▶ _Work required_: Reproduce the lines without any changes, starting at the line containing "few basic things:</span></span>" and ending at the line containing "outside your organization.</span></span>", with both of those lines included.

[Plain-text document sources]
::::::::::

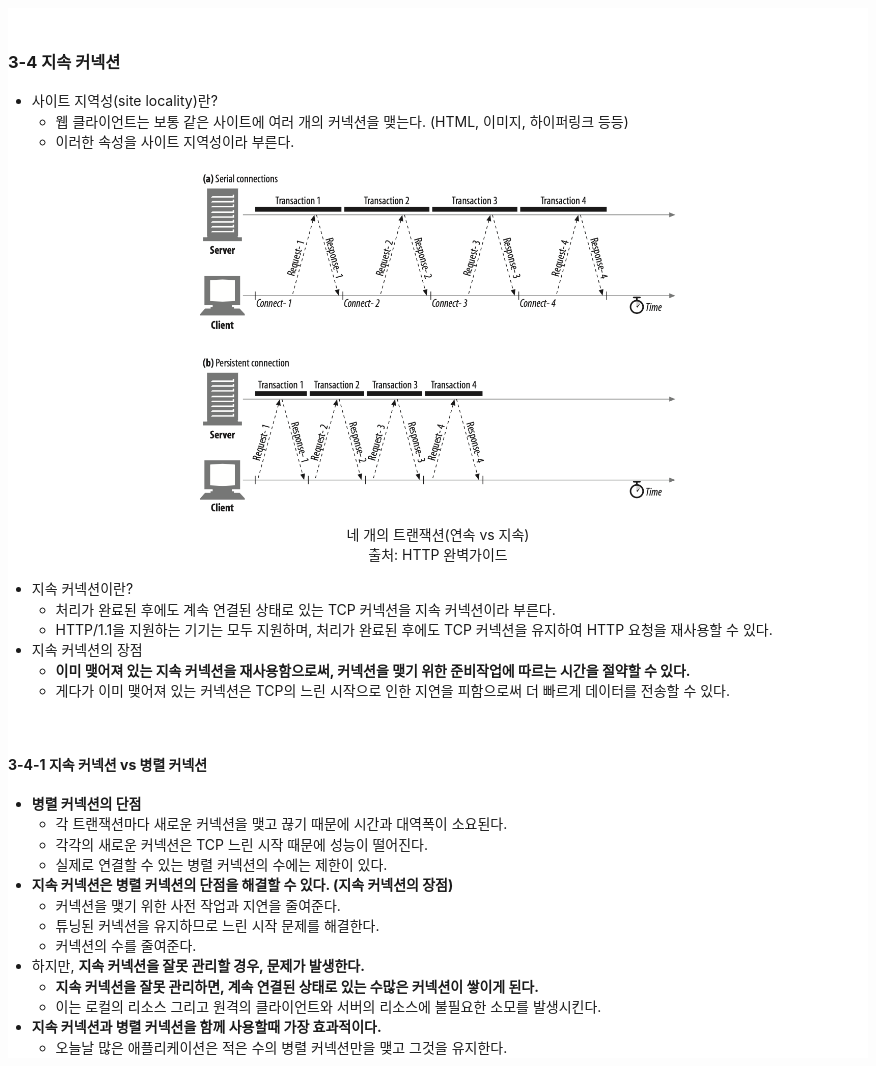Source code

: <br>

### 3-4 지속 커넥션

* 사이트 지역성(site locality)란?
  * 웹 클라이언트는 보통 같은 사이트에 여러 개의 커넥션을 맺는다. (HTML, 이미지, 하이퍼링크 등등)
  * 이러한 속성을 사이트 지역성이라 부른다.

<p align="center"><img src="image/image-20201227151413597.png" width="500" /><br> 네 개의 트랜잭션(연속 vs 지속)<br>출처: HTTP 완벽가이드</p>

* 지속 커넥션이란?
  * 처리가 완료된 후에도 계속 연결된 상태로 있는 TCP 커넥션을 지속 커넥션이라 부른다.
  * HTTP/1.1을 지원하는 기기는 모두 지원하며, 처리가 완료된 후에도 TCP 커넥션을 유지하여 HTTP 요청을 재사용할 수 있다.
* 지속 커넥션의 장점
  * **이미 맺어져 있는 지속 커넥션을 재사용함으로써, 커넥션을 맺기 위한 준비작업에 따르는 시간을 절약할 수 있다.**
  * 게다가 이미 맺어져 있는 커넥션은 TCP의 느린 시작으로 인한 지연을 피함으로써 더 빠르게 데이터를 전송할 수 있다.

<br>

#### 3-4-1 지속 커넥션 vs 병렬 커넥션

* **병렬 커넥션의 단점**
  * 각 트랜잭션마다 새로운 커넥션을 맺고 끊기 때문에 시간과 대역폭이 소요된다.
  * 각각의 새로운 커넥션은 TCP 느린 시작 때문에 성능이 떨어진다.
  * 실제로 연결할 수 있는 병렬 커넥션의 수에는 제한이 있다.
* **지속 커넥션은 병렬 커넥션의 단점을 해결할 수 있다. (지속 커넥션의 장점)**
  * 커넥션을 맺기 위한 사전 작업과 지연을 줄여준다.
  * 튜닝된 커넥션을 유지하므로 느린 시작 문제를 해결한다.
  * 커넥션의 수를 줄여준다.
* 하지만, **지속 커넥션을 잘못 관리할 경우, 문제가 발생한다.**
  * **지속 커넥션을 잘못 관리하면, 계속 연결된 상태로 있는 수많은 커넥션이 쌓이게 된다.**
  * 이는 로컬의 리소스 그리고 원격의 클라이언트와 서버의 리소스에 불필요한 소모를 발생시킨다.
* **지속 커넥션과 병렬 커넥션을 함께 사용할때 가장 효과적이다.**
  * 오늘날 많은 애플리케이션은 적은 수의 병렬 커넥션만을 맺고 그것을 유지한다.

::::::::::

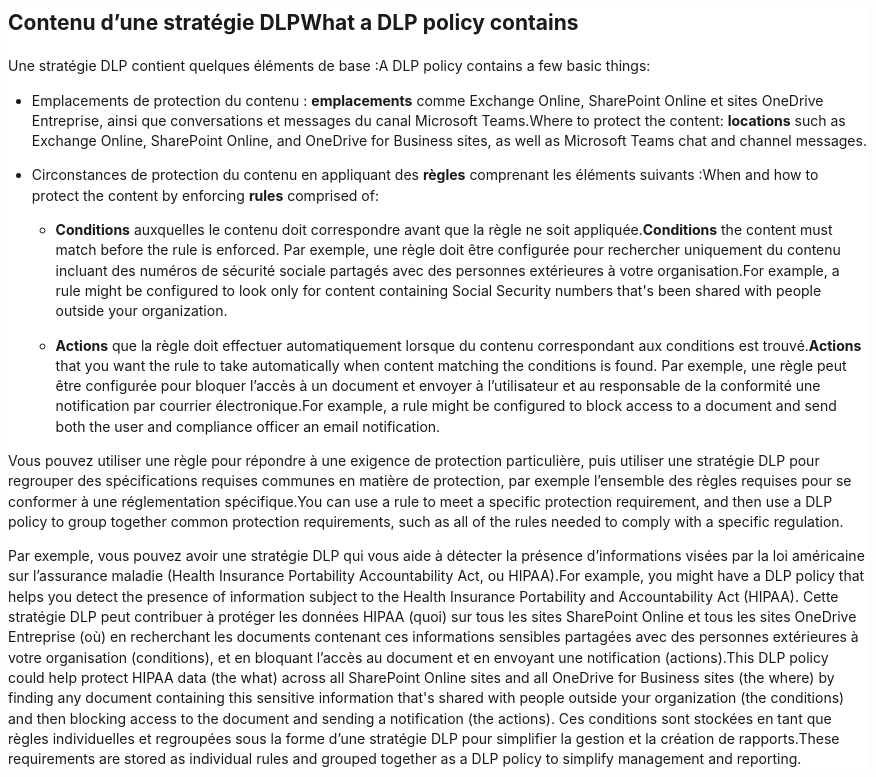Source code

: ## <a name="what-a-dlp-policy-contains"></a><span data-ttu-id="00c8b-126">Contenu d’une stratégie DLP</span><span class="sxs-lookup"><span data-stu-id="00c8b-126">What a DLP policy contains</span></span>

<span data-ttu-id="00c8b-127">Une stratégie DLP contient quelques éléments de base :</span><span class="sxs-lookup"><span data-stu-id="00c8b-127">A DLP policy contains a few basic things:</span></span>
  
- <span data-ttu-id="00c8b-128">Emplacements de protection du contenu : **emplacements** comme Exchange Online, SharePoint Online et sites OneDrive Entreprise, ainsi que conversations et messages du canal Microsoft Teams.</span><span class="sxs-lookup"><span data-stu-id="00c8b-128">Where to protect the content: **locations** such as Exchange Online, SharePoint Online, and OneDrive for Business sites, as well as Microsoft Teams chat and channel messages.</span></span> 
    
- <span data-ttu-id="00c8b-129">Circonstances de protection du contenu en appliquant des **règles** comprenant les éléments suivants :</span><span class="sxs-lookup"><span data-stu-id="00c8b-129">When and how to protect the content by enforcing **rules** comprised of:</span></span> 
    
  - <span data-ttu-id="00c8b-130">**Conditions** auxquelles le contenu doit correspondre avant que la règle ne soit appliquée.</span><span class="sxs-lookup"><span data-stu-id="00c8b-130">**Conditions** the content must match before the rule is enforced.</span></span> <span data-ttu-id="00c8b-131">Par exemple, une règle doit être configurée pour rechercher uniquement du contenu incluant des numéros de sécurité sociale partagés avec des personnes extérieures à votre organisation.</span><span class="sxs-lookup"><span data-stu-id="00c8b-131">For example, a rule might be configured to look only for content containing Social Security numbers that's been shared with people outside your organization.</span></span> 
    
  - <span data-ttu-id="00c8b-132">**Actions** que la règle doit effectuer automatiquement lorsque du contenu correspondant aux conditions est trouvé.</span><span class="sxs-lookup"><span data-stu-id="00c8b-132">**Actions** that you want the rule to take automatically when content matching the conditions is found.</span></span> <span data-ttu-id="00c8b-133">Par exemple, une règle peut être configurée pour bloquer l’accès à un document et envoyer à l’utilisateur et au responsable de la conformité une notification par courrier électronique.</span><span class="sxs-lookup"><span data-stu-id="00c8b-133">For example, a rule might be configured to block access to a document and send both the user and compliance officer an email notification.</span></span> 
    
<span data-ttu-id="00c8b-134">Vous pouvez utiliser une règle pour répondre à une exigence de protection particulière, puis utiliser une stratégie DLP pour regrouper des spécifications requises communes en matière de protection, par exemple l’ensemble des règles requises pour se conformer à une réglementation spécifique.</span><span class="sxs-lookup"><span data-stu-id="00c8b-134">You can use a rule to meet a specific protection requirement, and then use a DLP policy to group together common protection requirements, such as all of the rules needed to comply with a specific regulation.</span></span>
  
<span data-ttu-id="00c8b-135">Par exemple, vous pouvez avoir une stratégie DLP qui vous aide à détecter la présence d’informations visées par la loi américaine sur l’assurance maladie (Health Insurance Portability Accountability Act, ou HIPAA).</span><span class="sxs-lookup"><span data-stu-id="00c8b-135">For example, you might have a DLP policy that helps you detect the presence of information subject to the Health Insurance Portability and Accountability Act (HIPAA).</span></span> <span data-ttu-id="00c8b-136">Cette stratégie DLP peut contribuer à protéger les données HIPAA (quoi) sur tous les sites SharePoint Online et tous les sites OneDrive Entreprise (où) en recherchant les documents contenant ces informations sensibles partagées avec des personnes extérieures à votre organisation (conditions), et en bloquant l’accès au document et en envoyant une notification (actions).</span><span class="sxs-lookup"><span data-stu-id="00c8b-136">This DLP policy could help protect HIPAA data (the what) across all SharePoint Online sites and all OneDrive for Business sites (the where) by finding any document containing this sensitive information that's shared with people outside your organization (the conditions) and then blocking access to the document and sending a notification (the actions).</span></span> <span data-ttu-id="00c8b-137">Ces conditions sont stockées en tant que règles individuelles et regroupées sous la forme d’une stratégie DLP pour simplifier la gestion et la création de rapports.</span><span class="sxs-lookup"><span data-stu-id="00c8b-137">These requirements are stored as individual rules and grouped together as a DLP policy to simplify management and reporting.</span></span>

::::::::::

▶ _Answer for this exercise_:
<span data-ttu-id="00c8b-127">Une stratégie DLP contient quelques éléments de base :</span><span class="sxs-lookup"><span data-stu-id="00c8b-127">A DLP policy contains a few basic things:</span></span>
  
- <span data-ttu-id="00c8b-128">Emplacements de protection du contenu : **emplacements** comme Exchange Online, SharePoint Online et sites OneDrive Entreprise, ainsi que conversations et messages du canal Microsoft Teams.</span><span class="sxs-lookup"><span data-stu-id="00c8b-128">Where to protect the content: **locations** such as Exchange Online, SharePoint Online, and OneDrive for Business sites, as well as Microsoft Teams chat and channel messages.</span></span> 
    
- <span data-ttu-id="00c8b-129">Circonstances de protection du contenu en appliquant des **règles** comprenant les éléments suivants :</span><span class="sxs-lookup"><span data-stu-id="00c8b-129">When and how to protect the content by enforcing **rules** comprised of:</span></span> 
    
  - <span data-ttu-id="00c8b-130">**Conditions** auxquelles le contenu doit correspondre avant que la règle ne soit appliquée.</span><span class="sxs-lookup"><span data-stu-id="00c8b-130">**Conditions** the content must match before the rule is enforced.</span></span> <span data-ttu-id="00c8b-131">Par exemple, une règle doit être configurée pour rechercher uniquement du contenu incluant des numéros de sécurité sociale partagés avec des personnes extérieures à votre organisation.</span><span class="sxs-lookup"><span data-stu-id="00c8b-131">For example, a rule might be configured to look only for content containing Social Security numbers that's been shared with people outside your organization.</span></span> 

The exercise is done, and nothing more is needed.